Objective A:
In the text about TV Asia below, write out everything from "TV Asia was the" down to "Zee TV (UK)." again, changing "Dolphin Group" to "Dolphin Holdings".

Excerpt to read:
┏━━

TV Asia was the first Asian TV channel to be founded in the UK. Launched in 1990, and originally broadcasting overnights during Sky One's downtime, it was Europe's first entertainment and information channel for the South Asian community from the Indian subcontinent. TV Asia was conceptualised and founded by Wasim Mehmood and Mohan Thariyan and after it had secured its status in the UK in 1992, it was sold to a partnership formed between the top Indian talent represented by Amitabh Bachchan; after two successful years the channel was sold at a profit to Dolphin Group owned by Ketan Somaiya. Dolphin Group negotiated the deal for the channel to be sold to Subash Chandra's flagship Zee (India) and TV Asia was renamed as Zee TV (UK).

Some of the most popular shows on TV Asia and ZEE TV.UK were first ever Asian pop chart show 'Music Channel Charts' and drama serial 'French Toast', both were produced and directed by popular British Asian artist Yasir Akhtar and Ghazanfar Ali.

┗━━

Supplied material:

┏━━

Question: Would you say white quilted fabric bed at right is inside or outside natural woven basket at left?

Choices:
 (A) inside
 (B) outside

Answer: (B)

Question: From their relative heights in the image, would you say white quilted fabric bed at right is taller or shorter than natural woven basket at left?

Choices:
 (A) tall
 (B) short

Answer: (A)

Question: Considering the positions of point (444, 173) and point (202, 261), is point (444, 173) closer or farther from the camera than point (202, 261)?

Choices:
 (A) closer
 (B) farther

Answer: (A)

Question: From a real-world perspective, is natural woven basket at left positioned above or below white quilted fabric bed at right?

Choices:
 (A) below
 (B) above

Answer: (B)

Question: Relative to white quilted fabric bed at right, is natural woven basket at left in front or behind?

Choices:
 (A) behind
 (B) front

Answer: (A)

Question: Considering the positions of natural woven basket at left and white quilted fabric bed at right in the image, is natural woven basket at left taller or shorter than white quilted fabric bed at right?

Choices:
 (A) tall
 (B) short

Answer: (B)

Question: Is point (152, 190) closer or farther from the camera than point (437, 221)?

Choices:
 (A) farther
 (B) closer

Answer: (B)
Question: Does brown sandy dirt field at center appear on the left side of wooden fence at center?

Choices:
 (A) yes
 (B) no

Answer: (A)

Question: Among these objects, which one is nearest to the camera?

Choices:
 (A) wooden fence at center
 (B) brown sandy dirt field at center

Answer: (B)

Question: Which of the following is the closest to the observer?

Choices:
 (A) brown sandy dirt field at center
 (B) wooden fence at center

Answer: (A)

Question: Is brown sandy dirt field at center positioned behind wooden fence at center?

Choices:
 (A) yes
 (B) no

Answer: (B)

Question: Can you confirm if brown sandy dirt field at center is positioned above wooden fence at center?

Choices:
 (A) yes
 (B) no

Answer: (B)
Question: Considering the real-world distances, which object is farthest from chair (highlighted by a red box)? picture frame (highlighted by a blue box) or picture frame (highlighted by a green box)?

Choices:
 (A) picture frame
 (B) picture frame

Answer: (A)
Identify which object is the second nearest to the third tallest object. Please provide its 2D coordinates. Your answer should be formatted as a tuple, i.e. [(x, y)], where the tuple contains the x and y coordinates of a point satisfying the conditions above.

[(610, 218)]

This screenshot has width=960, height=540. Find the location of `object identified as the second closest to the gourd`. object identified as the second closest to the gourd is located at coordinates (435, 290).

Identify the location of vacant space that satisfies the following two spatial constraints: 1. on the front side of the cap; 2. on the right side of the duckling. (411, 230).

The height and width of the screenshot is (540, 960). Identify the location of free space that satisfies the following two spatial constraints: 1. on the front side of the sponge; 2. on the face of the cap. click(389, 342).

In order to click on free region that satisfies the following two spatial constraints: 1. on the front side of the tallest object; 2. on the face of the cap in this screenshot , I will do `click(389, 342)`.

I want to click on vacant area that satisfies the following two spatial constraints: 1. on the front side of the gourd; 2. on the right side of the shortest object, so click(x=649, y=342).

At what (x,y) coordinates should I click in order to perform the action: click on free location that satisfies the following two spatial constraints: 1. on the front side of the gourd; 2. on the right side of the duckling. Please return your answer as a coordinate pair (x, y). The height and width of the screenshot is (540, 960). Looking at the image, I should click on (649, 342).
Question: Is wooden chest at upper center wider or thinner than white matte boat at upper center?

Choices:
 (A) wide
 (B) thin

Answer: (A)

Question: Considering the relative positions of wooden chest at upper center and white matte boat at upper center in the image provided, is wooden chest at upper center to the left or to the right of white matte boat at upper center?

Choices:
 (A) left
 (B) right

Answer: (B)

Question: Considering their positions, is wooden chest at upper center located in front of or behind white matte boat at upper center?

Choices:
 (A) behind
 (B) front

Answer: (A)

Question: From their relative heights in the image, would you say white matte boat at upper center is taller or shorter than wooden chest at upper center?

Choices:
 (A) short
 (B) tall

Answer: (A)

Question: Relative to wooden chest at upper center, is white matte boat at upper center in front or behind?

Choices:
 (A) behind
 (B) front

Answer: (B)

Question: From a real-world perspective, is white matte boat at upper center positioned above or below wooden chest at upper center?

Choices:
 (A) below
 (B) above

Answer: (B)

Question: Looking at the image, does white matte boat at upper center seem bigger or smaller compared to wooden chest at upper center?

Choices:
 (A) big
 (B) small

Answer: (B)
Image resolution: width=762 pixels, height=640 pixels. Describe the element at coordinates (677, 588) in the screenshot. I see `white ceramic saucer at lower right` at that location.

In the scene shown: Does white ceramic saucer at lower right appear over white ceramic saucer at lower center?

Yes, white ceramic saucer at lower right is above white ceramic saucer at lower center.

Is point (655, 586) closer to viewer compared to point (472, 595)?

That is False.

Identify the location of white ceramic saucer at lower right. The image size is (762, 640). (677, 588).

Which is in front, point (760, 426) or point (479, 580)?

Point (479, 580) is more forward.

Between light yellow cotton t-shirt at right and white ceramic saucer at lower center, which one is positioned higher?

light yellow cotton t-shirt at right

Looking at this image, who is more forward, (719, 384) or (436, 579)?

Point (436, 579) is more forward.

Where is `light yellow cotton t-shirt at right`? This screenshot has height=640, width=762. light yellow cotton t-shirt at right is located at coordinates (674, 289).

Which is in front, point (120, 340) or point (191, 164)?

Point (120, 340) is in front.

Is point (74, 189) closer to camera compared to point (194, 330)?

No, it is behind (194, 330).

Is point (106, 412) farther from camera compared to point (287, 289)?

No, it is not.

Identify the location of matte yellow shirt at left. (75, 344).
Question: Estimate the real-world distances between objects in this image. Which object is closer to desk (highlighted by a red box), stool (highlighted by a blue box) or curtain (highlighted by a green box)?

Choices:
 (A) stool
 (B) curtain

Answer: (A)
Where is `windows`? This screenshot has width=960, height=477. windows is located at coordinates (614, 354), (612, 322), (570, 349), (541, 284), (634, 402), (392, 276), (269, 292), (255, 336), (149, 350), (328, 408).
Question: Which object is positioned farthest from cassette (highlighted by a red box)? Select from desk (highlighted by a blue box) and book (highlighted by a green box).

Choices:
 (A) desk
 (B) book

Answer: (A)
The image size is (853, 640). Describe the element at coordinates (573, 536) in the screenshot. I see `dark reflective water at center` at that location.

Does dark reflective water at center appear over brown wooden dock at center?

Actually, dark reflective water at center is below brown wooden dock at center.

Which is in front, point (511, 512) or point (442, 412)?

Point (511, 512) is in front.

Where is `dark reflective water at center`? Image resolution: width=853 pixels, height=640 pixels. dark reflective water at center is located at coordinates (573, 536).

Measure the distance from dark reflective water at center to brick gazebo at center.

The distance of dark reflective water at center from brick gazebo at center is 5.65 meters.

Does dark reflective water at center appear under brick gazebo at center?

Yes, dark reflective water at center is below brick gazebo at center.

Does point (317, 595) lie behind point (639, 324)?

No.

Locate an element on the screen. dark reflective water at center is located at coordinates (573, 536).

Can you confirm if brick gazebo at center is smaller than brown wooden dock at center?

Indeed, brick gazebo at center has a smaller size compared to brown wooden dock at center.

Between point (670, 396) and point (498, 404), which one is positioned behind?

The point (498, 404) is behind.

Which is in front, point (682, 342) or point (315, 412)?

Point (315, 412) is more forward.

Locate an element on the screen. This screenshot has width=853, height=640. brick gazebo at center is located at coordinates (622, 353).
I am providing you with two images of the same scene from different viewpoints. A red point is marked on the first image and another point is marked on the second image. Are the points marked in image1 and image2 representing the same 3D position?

┗━━

Objective B:
From the records above, pull out everything from the line containing "Is point (74, 189)" down to the line containing "(B) curtain", both included, and copy those lines exactly.

Exercise answer A:
TV Asia was the first Asian TV channel to be founded in the UK. Launched in 1990, and originally broadcasting overnights during Sky One's downtime, it was Europe's first entertainment and information channel for the South Asian community from the Indian subcontinent. TV Asia was conceptualised and founded by Wasim Mehmood and Mohan Thariyan and after it had secured its status in the UK in 1992, it was sold to a partnership formed between the top Indian talent represented by Amitabh Bachchan; after two successful years the channel was sold at a profit to Dolphin Holdings owned by Ketan Somaiya. Dolphin Holdings negotiated the deal for the channel to be sold to Subash Chandra's flagship Zee (India) and TV Asia was renamed as Zee TV (UK).

Exercise answer B:
Is point (74, 189) closer to camera compared to point (194, 330)?

No, it is behind (194, 330).

Is point (106, 412) farther from camera compared to point (287, 289)?

No, it is not.

Identify the location of matte yellow shirt at left. (75, 344).
Question: Estimate the real-world distances between objects in this image. Which object is closer to desk (highlighted by a red box), stool (highlighted by a blue box) or curtain (highlighted by a green box)?

Choices:
 (A) stool
 (B) curtain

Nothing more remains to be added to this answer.